A title clerk training program, which can last 1-2 months, covers procedures for routine record-keeping and recording of transaction details in businesses that require the transfer of written contracts or titles to establish ownership. Title clerks are employed in the real estate, automotive and mining industries, though most stand-alone training programs are in the automotive industry. To be eligible for a title clerk program, applicants should possess their high school diploma or GED. Some prior coursework in a related field such as accounting, math, business or computers may also be helpful.

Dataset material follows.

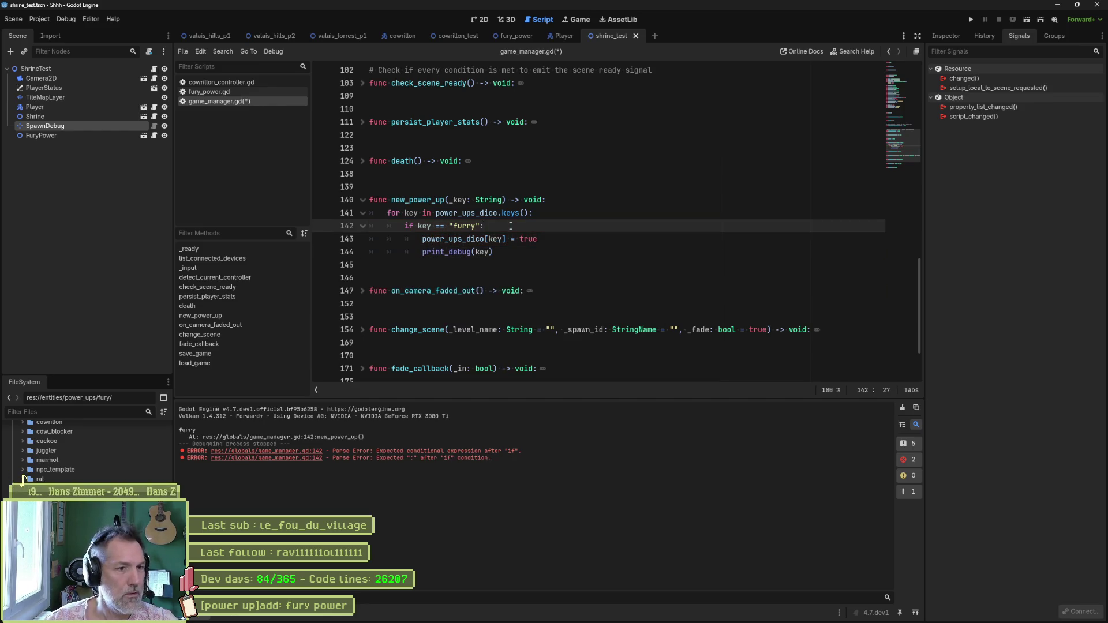
key(ctrl+s)
key(F5)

Title Clerk Training Programs
Programs intended to train title clerks typically consist of one course that addresses multiple topics. The following are among those likely to be part of a title clerk course:
- Contract preparation and submission
- State title regulations
- Title research
Employment Outlook and Salary Info
People who complete a title clerk training program are qualified to work for car dealers or state Department of Motor Vehicles (DMV) agencies as title clerks. However, many receive their training on the job. According to PayScale.com, title clerks earned median salaries of $31,801 as of January 2016.
Continuing Education Information
Title clerk training programs generally don't provide academic credit toward a certificate or degree. However, the skills gained in a training program coupled with work experience may facilitate a move into a position as a real estate title examiner, possibly in conjunction with a real estate course or courses.
Enrolling in a title clerk training program may be a good option for those hoping to find jobs in different fields that require the handling of titles and contracts since it provides the technical and practical training needed for work.